The 50/34 will be fine. You haven't said how old the bike is. Before they went to the 130 bcd crank with removable chain rings they were ISO. However, I used a JIS 119 mm bottom bracket with a 54 and 38 and it worked fine except for throwing the chain when folded on the 38. I had to stop to change the chain from one ring to the other but it only takes a few seconds. Others have said they can do the down shift with their shoe but not the other way around. I have used ISO crank arms with a JIS spindle but I am not sure you can use JIS cranks on an ISO spindle. A better BB than the original is not a bad idea anyway. The only tools needed to switch chain rings is a 5mm allen key and perhaps a wrench made to hold the nut side still. https://www.parktool.com/product/chainring-nut-wrench-cnw-2 is an example.


----------



## The Jogger (29 Nov 2017)

Thanks 12boy, I got the bike about three years ago. I'm not confident enough or technical enough to carry out the work so I'll get the lbs to do it. Just good to know that compact is the right one. I know @Fab Foodie has a similar one.


----------



## chriscross1966 (29 Nov 2017)

12boy said:


> ..... A better BB than the original is not a bad idea anyway. ....



It isn't hard to find a better BB than the old Brompton one :-).... I like the Campagnolo Ultratorque, but recognise there is a significant technical challenge in getting one into a Brompton, the Shimano UN55 is available in many lengths, although one method that might work very well is to investigate the use of 73mm (Mountain Bike) Hollowtech2 cranks with a 4mm spacer under the drive side and a 1mm spacer under the NDS... that would give clearance for the inner ring, and you could look at adding a front derailleur mounted on a 40mm derailleur hanger https://www.ebay.co.uk/itm/322544758574


----------



## Kell (29 Nov 2017)

You're probably the right person to ask @chriscross1966 - has anyone successfully added a front derailleur and shifter to a Brompton?


----------



## chriscross1966 (29 Nov 2017)

Kell said:


> You're probably the right person to ask @chriscross1966 - has anyone successfully added a front derailleur and shifter to a Brompton?

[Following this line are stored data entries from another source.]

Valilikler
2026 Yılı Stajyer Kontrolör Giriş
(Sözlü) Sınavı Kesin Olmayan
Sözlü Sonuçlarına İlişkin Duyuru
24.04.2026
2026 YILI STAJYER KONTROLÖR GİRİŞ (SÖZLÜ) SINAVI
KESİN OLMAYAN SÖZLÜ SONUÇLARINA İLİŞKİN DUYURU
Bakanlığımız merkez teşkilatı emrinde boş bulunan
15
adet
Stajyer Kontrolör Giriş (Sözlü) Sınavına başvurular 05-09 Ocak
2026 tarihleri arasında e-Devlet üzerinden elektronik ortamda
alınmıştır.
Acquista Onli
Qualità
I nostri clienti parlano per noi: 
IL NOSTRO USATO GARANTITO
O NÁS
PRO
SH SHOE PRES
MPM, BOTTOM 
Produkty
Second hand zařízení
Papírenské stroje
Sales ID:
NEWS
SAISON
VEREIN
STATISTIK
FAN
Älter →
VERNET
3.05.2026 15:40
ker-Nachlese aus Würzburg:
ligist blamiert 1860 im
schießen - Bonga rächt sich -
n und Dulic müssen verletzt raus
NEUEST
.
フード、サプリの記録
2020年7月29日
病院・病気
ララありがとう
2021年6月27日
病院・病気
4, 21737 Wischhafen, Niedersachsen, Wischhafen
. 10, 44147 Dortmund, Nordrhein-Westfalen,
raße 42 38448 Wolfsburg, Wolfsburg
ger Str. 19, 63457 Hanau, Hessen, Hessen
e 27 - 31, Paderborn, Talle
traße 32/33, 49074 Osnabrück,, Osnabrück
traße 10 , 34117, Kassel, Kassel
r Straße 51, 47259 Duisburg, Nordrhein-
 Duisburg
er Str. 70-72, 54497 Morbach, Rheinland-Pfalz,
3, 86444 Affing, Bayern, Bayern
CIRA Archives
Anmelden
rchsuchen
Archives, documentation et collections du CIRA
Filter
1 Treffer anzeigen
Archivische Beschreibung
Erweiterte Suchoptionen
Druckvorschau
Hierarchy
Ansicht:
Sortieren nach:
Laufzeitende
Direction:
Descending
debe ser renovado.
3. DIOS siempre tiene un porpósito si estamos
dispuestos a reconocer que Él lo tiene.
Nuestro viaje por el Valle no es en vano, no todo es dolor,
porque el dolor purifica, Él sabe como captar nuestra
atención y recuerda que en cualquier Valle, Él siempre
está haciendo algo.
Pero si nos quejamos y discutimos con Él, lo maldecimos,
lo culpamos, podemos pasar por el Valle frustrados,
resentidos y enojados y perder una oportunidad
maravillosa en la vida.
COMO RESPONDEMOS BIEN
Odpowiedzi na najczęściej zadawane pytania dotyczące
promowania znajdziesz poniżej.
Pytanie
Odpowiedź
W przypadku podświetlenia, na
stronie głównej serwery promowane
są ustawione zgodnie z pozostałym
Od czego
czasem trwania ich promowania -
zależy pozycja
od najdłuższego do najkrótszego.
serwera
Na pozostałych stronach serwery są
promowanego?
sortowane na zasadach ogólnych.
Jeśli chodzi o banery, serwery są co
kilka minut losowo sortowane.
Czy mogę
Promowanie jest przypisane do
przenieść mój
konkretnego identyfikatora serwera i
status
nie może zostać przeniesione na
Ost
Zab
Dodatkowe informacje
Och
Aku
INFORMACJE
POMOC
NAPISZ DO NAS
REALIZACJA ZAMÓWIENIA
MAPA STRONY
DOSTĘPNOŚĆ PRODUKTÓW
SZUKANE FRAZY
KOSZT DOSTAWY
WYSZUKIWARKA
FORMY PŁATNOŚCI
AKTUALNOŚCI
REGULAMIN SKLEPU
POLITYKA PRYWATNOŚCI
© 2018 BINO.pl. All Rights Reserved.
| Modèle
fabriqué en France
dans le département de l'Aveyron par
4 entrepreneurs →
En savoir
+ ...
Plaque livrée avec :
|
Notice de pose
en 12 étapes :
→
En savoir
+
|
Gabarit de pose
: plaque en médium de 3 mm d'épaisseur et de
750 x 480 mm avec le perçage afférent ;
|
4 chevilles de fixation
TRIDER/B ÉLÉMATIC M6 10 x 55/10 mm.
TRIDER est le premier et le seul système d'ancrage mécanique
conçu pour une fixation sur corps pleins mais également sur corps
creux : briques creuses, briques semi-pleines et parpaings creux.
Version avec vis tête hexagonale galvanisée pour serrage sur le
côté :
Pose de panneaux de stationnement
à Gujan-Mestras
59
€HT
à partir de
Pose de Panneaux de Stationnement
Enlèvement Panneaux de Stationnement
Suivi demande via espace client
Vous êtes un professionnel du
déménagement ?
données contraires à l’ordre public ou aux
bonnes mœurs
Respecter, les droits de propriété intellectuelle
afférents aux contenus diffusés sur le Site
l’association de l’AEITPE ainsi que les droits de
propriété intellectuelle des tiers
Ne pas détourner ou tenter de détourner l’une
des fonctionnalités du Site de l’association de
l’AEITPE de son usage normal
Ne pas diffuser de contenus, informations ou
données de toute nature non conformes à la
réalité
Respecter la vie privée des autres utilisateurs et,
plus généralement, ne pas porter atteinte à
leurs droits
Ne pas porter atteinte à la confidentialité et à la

There's a fair number on the far-Eastern Brompton fan pages on Facebook, Steve Parry built a few too. I'm in the process of trying to get one together ATM, mostly late 80's or early 90's Campagnolo parts, including the bottom bracket. I plan on using that 40mm clamp to work out positioning for the front mech then have a mount brazed on when the frame goes off for repaint. For the rear mech I have the hanger that came with the Vostok triangle on another bike so will use that with the modified stock triangle I'm fitting. She's called Francesca because of all the Italian parts.


----------



## Fab Foodie (29 Nov 2017)

Kell said:


> You're probably the right person to ask @chriscross1966 - has anyone successfully added a front derailleur and shifter to a Brompton?


Yes, it’s been done and it’s not to complicated. Ask on the London Brompton Club forum.


----------